Lignes de vie

(Citations)

2008 / 2009

Nos vies ne tiennent qu'à un fil. Fil de mots, aussi bien,
qui nous bercent ou nous secouent.

Alors voilà, en vrac, des citations qui m'habitent.

Sorties tout droit de mes cahiers intimes.

Brutes de décoffrage.

Fatras hétérogène.

Décousu, même.

Ainsi soit-il.

Ces citations viennent surtout de lectures variées
(livres et journaux), mais aussi de chansons ou de films.

Elles peuvent être inexactes, ou transformées.
Elles n'ont pas de références précises.

Qu'importe.

« À détruire avec moi. »
(Billet de ma mère, laissé à sa mort)

« In girum imus nocte et consumimur igni. »
Nous tournons en rond dans la nuit et sommes consumés par le feu.
(Palindrome latin, repris par Guy Debord)

« Vous n'avez aucune chance, mais saisissez-la ! » (Arthur Schopenhauer)

« De défaite en défaite, jusqu'à la victoire. » (Groupes Medvedkine)

« Try again. Fail again. Fail better. » (Samuel Beckett)

« Je suis le fruit d'un jeu. » (Georges Bataille)

« L'homme est un cas tragique. Sinon, aurait-il inventé Dieu ? » (Georges Bataille)

« Ah ! Que la vie est quotidienne... Et, du plus vrai qu'on s'en souvienne, comme on fut piètre et sans génie. » (Jules Laforgue)

« On est comme ces bêtes trop battues, on se demande si un coup plus lourd que les autres ne serait pas une charité. » (Louis Ferdinand Céline)

« Tricher en musique l'horreur de vivre. » (Louis Ferdinand Céline)

« Les honneurs déshonorent. Le titre dégrade. La fonction abrutit. » (Gustave Flaubert)
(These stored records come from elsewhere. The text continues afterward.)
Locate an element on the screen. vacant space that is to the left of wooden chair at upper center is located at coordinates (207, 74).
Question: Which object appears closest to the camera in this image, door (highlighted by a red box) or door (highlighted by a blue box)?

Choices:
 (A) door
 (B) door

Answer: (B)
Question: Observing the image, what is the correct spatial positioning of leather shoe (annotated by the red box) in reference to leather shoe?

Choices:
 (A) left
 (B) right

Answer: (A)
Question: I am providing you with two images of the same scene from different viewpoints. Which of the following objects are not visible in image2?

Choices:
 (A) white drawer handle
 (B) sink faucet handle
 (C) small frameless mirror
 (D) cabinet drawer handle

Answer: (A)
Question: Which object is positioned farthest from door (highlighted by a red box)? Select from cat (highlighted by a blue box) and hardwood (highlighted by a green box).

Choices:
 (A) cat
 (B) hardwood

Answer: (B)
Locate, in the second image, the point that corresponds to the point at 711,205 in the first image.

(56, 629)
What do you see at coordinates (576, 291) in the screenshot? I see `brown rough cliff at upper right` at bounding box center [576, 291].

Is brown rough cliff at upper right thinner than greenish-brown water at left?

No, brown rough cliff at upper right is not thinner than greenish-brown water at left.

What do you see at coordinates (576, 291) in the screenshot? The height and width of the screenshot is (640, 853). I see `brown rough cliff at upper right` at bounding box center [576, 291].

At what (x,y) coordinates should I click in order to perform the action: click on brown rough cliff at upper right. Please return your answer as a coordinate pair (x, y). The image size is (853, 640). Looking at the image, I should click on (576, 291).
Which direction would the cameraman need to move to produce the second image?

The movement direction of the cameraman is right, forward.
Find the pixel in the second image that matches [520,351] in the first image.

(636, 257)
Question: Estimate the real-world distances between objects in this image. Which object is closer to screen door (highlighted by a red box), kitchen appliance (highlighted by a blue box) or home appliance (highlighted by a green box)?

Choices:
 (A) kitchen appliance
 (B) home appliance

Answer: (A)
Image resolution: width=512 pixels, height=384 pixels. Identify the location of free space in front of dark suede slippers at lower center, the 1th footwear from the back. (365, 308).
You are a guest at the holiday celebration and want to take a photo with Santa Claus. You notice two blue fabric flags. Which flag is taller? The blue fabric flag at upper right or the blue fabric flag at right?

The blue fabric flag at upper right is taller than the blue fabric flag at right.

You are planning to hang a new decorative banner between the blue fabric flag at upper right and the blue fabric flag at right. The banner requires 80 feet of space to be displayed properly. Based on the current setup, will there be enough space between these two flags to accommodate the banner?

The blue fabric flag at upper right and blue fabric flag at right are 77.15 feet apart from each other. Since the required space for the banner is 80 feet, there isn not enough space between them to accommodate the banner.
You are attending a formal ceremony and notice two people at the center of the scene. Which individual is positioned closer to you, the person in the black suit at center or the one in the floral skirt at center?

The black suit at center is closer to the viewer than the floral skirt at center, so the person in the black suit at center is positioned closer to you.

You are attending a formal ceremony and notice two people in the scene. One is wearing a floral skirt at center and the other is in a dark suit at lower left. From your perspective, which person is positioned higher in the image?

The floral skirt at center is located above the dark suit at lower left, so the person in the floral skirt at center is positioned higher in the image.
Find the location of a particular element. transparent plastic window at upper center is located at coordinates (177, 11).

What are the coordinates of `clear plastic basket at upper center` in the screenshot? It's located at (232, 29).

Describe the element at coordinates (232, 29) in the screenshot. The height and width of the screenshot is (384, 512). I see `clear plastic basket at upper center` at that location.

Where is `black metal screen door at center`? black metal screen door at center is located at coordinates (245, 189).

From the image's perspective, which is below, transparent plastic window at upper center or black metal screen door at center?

« Abandonné, obscur, sans amour et sans vie, chaque jour plus amer. » (Giacomo Leopardi)

« J'ai cherché dans l'amour un sommeil oublieux / Mais l'amour n'est pour moi qu'un matelas d'aiguilles / Fait pour donner à boire à ces cruelles filles. » (Charles Baudelaire)

« Nicholas Ray est un individualiste amer et pessimiste : seul l'homme seul l'intéresse, ses efforts pour rompre sa solitude, son renoncement au bonheur. » (François Truffaut)

« On aime parce qu'on est seul, qu'on a peur, qu'on s'ennuie. » (Clash by Night de Fritz Lang)

« Mon cœur, ne parie plus, tu as perdu. » (Cabezas cortadas de Glauber Rocha)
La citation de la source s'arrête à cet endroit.